(Review by Sean Conover)
In the past few years, the teenage-audience film has been a constant genre, and for the most part are either hit-or-miss. Ever since John Hughes hit on the winning formula in the mid-Eighties, studios have tried to emulate the trials-and-tribulations of the teenage years, mixing in relevant comedy and romance where needed. If done well, this genre brings in not only the teenagers it’s portraying, but also the young adult market that has been there and wants to look back and revisit their youth.
However, when is a formulaic teenage romantic comedy not a teenage romantic comedy? When it’s packaged as a Catholic religion-skewering satire, that’s when. With the plot based around a group of teenagers at a Catholic High School, the characters in United Artist’s “Saved!” are not your ‘normal’ teenagers having romance problems and feeling awkward. No, they have to deal with Jesus every day, too.
The story centers on the “Christian Jewels,” the popular girl clique, and their Senior Year at American Eagle Christian High School. When Mary (Jena Malone) finds out that her boyfriend is gay, she receives a vision that tells her that she needs to help him get through his “affliction,” and ends up pregnant with his baby in the process. Confused as to why Jesus would mislead her like that, Mary hides her shameful secret and starts to question her religion. As the year wears on, she rebels and starts hanging out with Cassandra, the schools rebel and only Jew, and Cassandra’s wheel chair-bound boyfriend Roland (Macaulay Culkin). To make matters worse, Roland’s sister is Hillary Faye (Mandy Moore), the spoiled leader of the Jewels, who sees Mary’s rebellion as less than righteous and tries to save her.

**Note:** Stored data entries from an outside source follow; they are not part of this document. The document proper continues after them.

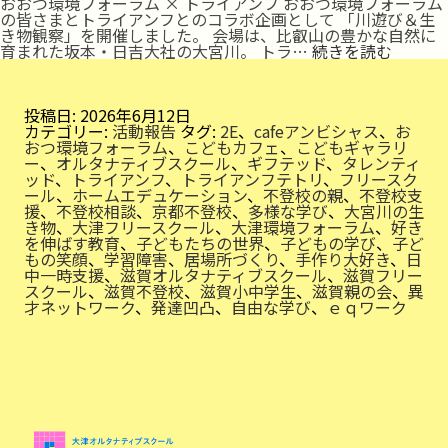
おおつ環境フォーラム × トライアンフ おおつ環境フォーラム
の皆さまとトライアンフとのコラボ企画として 「川遊び＆生
き物観察」を開催しました。 会場は、比叡山の豊かな自然に
川
育まれた坂本・日吉大社の大宮川。 トラ…
続きを読む
遊
び
＆
生
投稿日:
2026年6月12日
き
カテゴリー:
活動報告
タグ:
2E
、
cafeアンビシャス
、
お
物
おつ環境フォーラム
、
こどもカフェ
、
こどもギャラリ
観
ー
、
オルタナティブスクール
、
ギフテッド
、
タレンティ
察
ッド
、
トライアンフ
、
トライアンフテトリ
、
フリースク
ール
、
ホームエデュケーション
、
不登校の親
、
不登校支
援
、
不登校相談
、
京都不登校
、
多様な学び
、
大宮川の生
き物
、
大津フリースクール
、
大津環境フォーラム
、
好き
を伸ばす教育
、
子どもたちの世界
、
子どもの学び
、
子ど
もの笑顔
、
学習障害
、
居場所づくり
、
手作り大好き
、
日
中一時支援
、
滋賀オルタナティブスクール
、
滋賀フリー
スクール
、
滋賀不登校
、
滋賀小中学生
、
滋賀親の会
、
異
才ネットワーク
、
発達凹凸
、
自由な学び
、
ｅｑワーク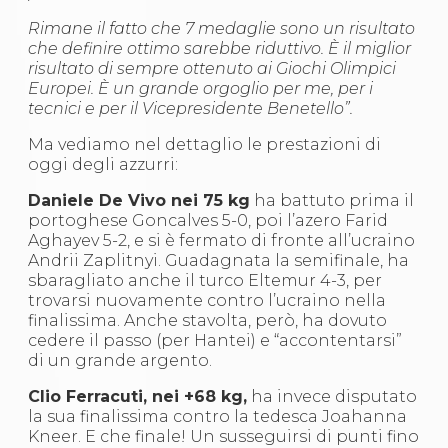
Abilitazioni
Sportello Fiscale
Rimane il fatto che 7 medaglie sono un risultato
News
che definire ottimo sarebbe riduttivo. È il miglior
Modulistica
risultato di sempre ottenuto ai Giochi Olimpici
FAQ
Europei. È un grande orgoglio per me, per i
Quesiti fiscali
tecnici e per il Vicepresidente Benetello”.
Sostenibilità
Ma vediamo nel dettaglio le prestazioni di
Documenti
oggi degli azzurri:
Daniele De Vivo nei 75 kg
ha battuto prima il
portoghese Goncalves 5-0, poi l’azero Farid
Aghayev 5-2, e si è fermato di fronte all’ucraino
Andrii Zaplitnyi. Guadagnata la semifinale, ha
sbaragliato anche il turco Eltemur 4-3, per
trovarsi nuovamente contro l’ucraino nella
finalissima. Anche stavolta, però, ha dovuto
cedere il passo (per Hantei) e “accontentarsi”
di un grande argento.
Clio Ferracuti, nei +68 kg,
ha invece disputato
la sua finalissima contro la tedesca Joahanna
Kneer. E che finale! Un susseguirsi di punti fino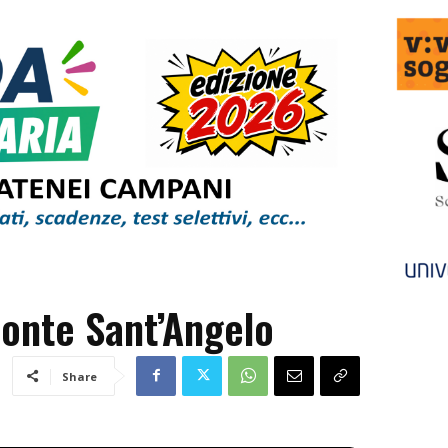
Monte Sant’Angelo
Share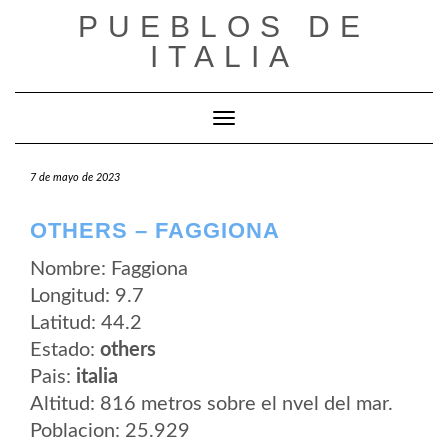
Saltar
PUEBLOS DE
al
contenido
ITALIA
Cambiar modo de navegación
7 de mayo de 2023
OTHERS – FAGGIONA
Nombre: Faggiona
Longitud: 9.7
Latitud: 44.2
Estado:
others
Pais:
italia
Altitud: 816 metros sobre el nvel del mar.
Poblacion: 25.929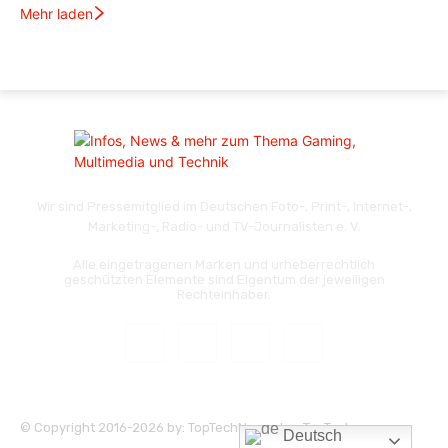
Mehr laden
Wir sind Pressemitglied im Deutschen Foto-, Print-, Internet-,
Marketing-, Radio- und TV-Journalisten e. V.
Alle eingetragenen Marken und urheberrechtlich
geschützten Elemente sind Eigentum der jeweiligen
Rechteinhaber.
© Copyright 2016-2026 by: TopTechNews.de - TopTech
Deutsch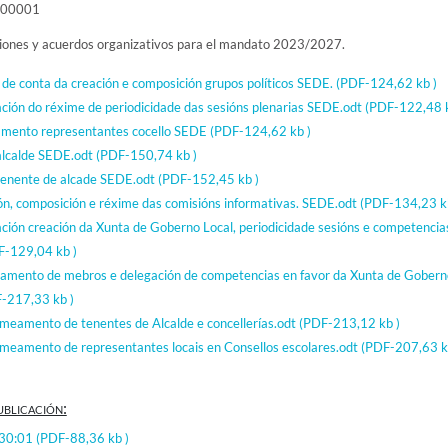
000001
ciones y acuerdos organizativos para el mandato 2023/2027.
 de conta da creación e composición grupos políticos SEDE.
(PDF-124,62 kb )
ación do réxime de periodicidade das sesións plenarias SEDE.odt
(PDF-122,48 k
amento representantes cocello SEDE
(PDF-124,62 kb )
 alcalde SEDE.odt
(PDF-150,74 kb )
 tenente de alcade SEDE.odt
(PDF-152,45 kb )
ión, composición e réxime das comisións informativas. SEDE.odt
(PDF-134,23 k
ción creación da Xunta de Goberno Local, periodicidade sesións e competencia
F-129,04 kb )
mento de mebros e delegación de competencias en favor da Xunta de Gobern
-217,33 kb )
meamento de tenentes de Alcalde e concellerías.odt
(PDF-213,12 kb )
meamento de representantes locais en Consellos escolares.odt
(PDF-207,63 k
ublicación:
:30:01
(PDF-88,36 kb )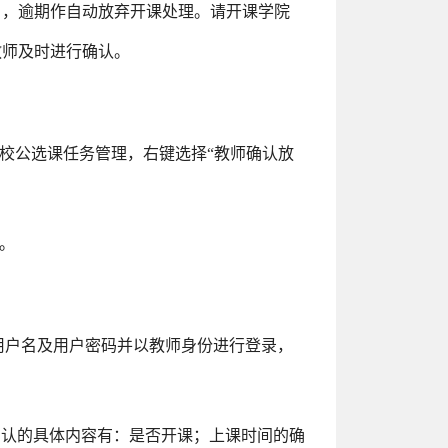
），逾期作自动放弃开课处理。请开课学院
教师及时进行确认。
全校公选课任务管理，右键选择“教师确认放
询。
cn）中，输入用户名及用户密码并以教师身份进行登录，
。确认的具体内容有：是否开课；上课时间的确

The heart of the film is Jena Malone’s Mary, as she struggles to understand what’s happened to her life as she goes through senior year of high school and about to become an unwed mother. Questioning her faith and coming to the understanding that her religion is not a weapon (right after Hillary throws the bible at her) are intertwined with her feelings about a new boy at school make the discourse fun to watch, and a bit heart wrenching. Moore plays Hillary as the overboard-religious nut so well that hopefully she keeps on this track in future roles. As for Culkin, let’s just say he plays the understated “differently-abled” role well, and is back to the doe-eyed cute kid role that he needs to adhere to.

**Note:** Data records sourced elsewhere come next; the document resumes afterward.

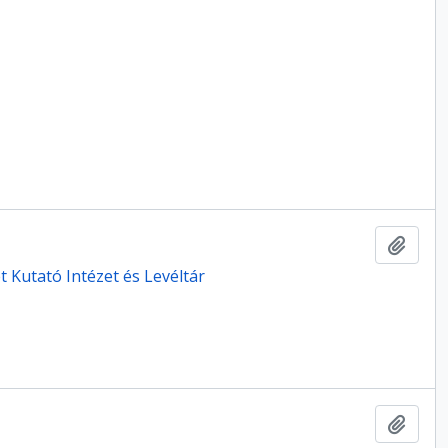
Hozzá
 Kutató Intézet és Levéltár
Hozzá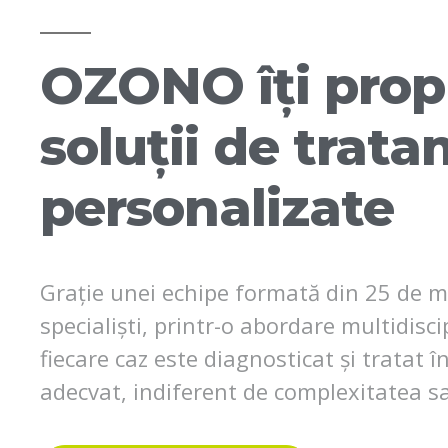
OZONO îți pro
soluții de trat
personalizate
Grație unei echipe formată din 25 de m
specialiști, printr-o abordare multidisci
fiecare caz este diagnosticat și tratat 
adecvat, indiferent de complexitatea sa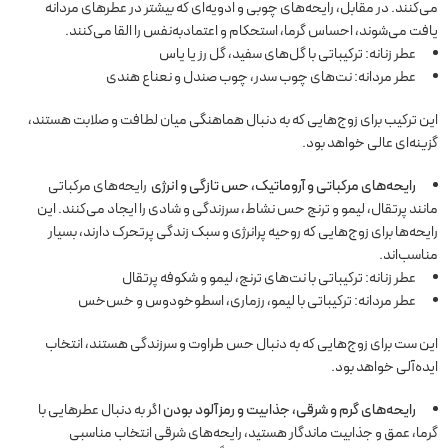
می‌کنند. در مقابل، رایحه‌های چوبی و ادویه‌ای که بیشتر در عطرهای مردانه
یافت می‌شوند، احساس گرما، استحکام و اعتمادبه‌نفس را القا می‌کنند.
عطر زنانه: ترکیباتی با گل‌های سفید، گل رز یا یاس
عطر مردانه: نت‌های چوب سدر، چوب صندل و نعناع هندی
این ترکیب برای زوج‌هایی که به دنبال هماهنگی میان لطافت و صلابت هستند،
گزینه‌ای عالی خواهد بود.
رایحه‌های مرکباتی و آروماتیک، حس تازگی و انرژی
رایحه‌های مرکباتی
مانند پرتقال، لیمو و ترنج حس نشاط، سرزندگی و شادی را ایجاد می‌کنند. این
رایحه‌ها برای زوج‌هایی که روحیه پرانرژی و سبک زندگی پرتحرک دارند، بسیار
مناسب‌اند.
عطر زنانه: ترکیباتی با نت‌های ترنج، لیمو و شکوفه پرتقال
عطر مردانه: ترکیباتی با لیمو، رزماری، اسطوخودوس و خس‌خس
این ست برای زوج‌هایی که به دنبال حس طراوت و سرزندگی هستند، انتخاب
ایده‌آلی خواهد بود.
رایحه‌های گرم و شرقی، جذابیت و رمزآلود بودن
اگر به دنبال عطرهایی با
گرما، عمق و جذابیت ماندگار هستید، رایحه‌های شرقی انتخاب مناسبی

The film succeeds in the way that it pokes fun at the aspect of religion in our lives, from the overly zealous Hillary to the faith-questioning Mary, and everyone in between. Making fun of religion can be a tricky process, sometimes going too far, or sometimes not going far enough, but “Saved!” hits it right in the funny bone; throwing teenage angst in the mix sweetens the concoction. What makes the film endearing is that underneath it all, we’re all the same, no matter what your beliefs are. While the ending is a bit of an all-too-convenient wrap-up that nicely ties all loose ends together, it still seems to work. Hallelujah!